Project Nim

Composite Score: 81.77

Featuring: Nim Chimpsky, Stephanie LaFarge, Herbert Terrace, Laura-Ann Petito, Bill Tynan, Joyce Butler, Bob Ingersoll, and Chris Byrne

Director: James Marsh

Writer: Elizabeth Hess

Genres: Documentary, Biography

MPAA Rating: PG-13 for some strong language, drug content, thematic elements, and disturbing images

Box Office: $612,839 worldwide

Why should you Watch This Film?

                Project Nim is a documentary chronicling the life of Nim Chimpsky, a chimpanzee in the 1970s who was raised as a human by a group of researchers attempting to prove a connection between upbringing and linguistics (or something along those lines, it’s a little vague about the overall goals). The documentary crafts a story about the life of this chimp as if it were the life of a human, matching the methods of the researchers in a highly ironic sense, as it seeks not to justify their actions but, for the most part, to vilify them. In that way, the film succeeds, bringing frustration and anger toward the humans involved in essentially ruining this animal’s life for a failed research experiment. While it frustrates, it also encourages the audience to action, as many successful documentaries do, pushing the audience to do something about such studies and, at the same time, to examine our own treatment of one another in the process.

Why shouldn’t you Watch This Film?

                There is no real happy or uplifting ending here. If you want to see Nim rescued or released from captivity, that doesn’t ever really come. While this is true to life and an essential part of the film’s implicit call to action, it does not leave the viewers with anything close to a sense of satisfaction. At its heart, Project Nim is a tragic biography, tracing the life of this ape as everyone around him gives up on him for doing exactly what they should have predicted that he would do. While the film is highly accusatory of the perpetrators, there has clearly been no action taken against anyone involved, as all of them seemingly still have jobs in the fields they describe in the film. In this way, the film creates even more frustration because everything that was done was completely legal and within the bounds of “science” or whatever. In this way, the film fails somewhat to call such practices into question because, aside from some (very little) guilt on the part of some (very few) of the people involved, there is no real consequence, meaning that such things can still be carried out. Justice is not served, and most likely never will be.

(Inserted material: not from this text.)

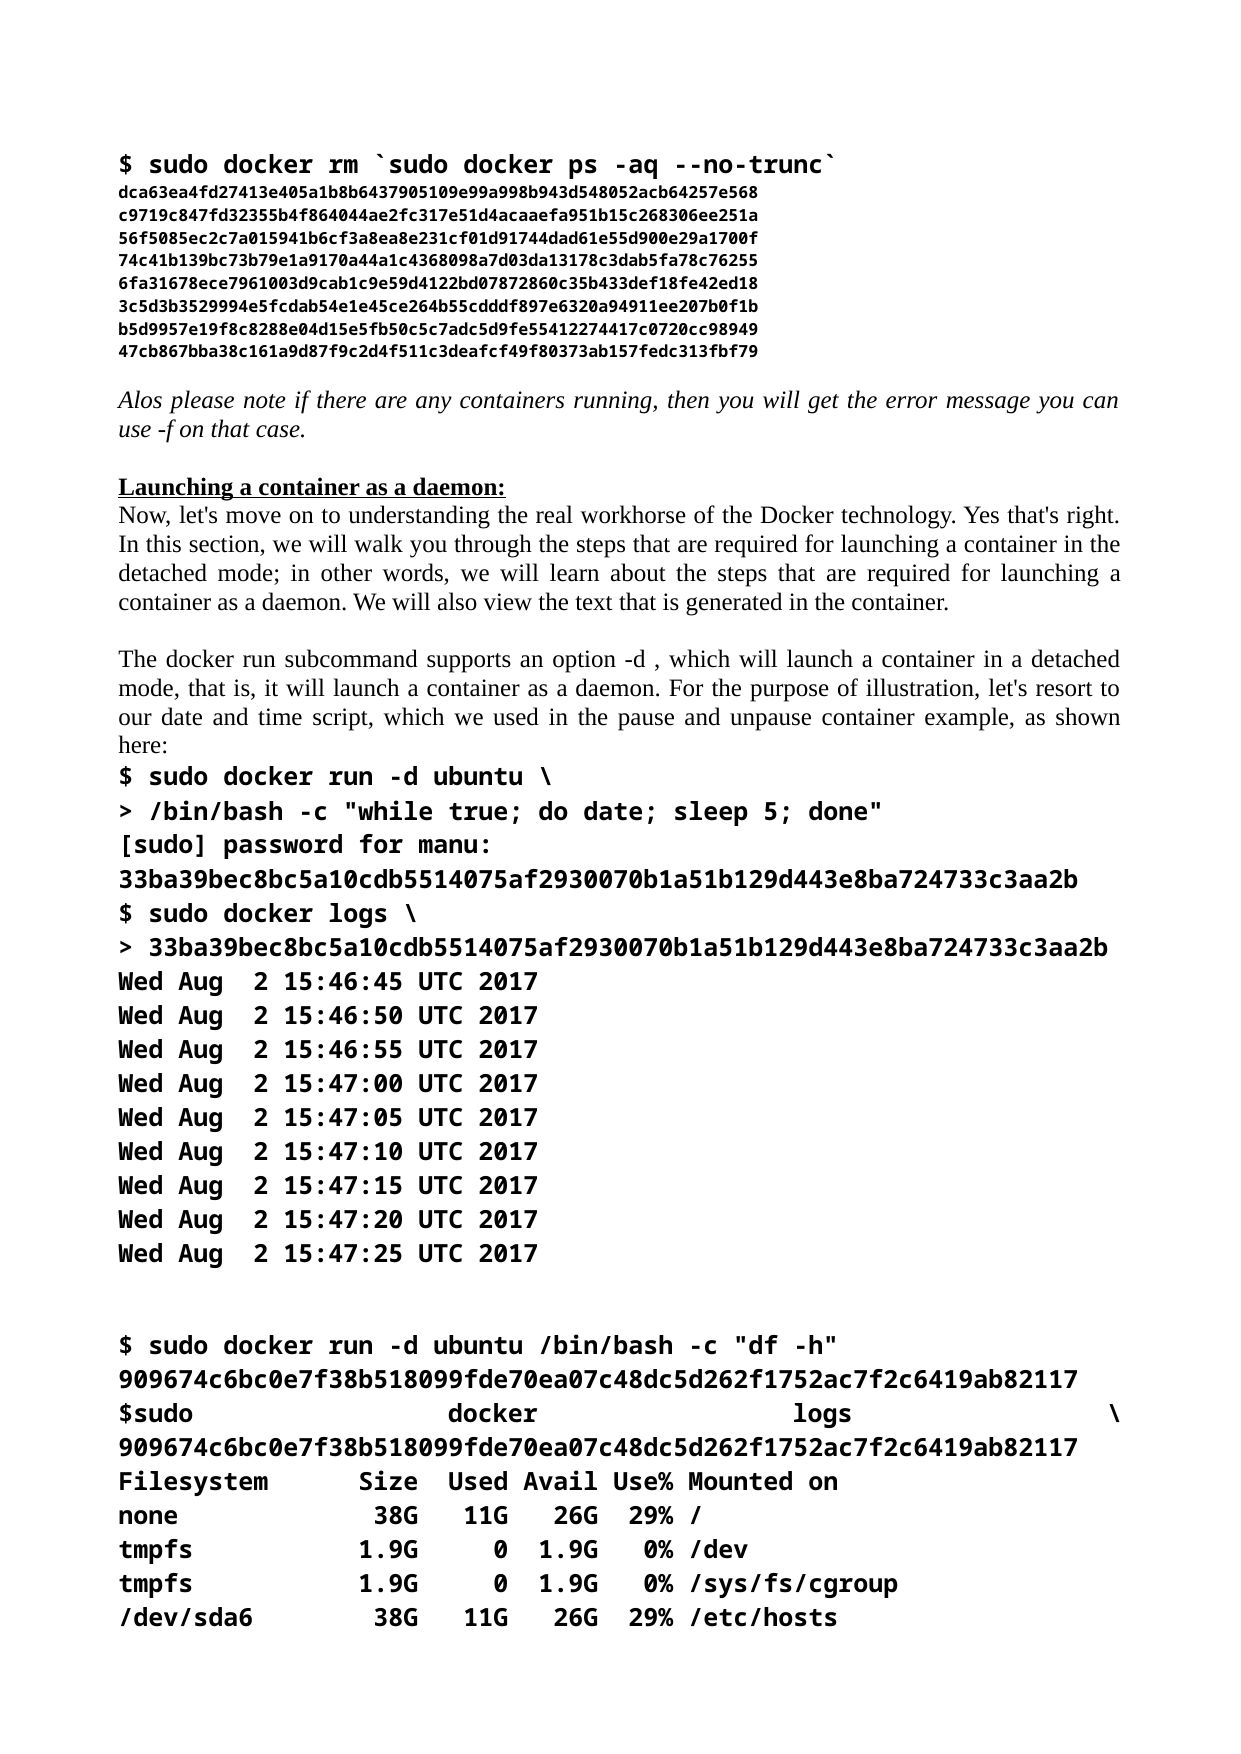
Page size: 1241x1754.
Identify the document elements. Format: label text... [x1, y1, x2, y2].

text > 33ba39bec8bc5a10cdb5514075af2930070b1a51b129d443e8ba724733c3aa2b [118, 929, 1122, 963]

So wait, why should you Watch This Film?

                What Nim does well is getting the audience to buy in to its premise, namely, that this chimpanzee could potentially have been raised in such a way that he could have succeeded and also that basically every human involved in Nim’s life failed at every step of the way to do so. Eventually, the film also brings a turn: Having bought the audience in to the experiment’s premise, they then show just how ridiculous and flawed it truly is, both through the failure of the experiment and through showing Nim’s living conditions after his time in the experiment. Not only is it bad science, such experimentation is highly unethical as well. In this way, the documentary successfully brings its true call to arms forward, challenging its viewers to shift the ways that they view animals, animal testing, and scientific experimentation. Project Nim works well as a documentary that challenges some preconceived notions of good science and our interactions with other animals by presenting not a positive story of improvement but one of farcical tragedy about humanity’s failure to understand our own nature and that of animals. The film has certainly earned its place among the all-time greats as a unique documentary that is worth watching even without the satisfaction of justice being done or consequences being brought.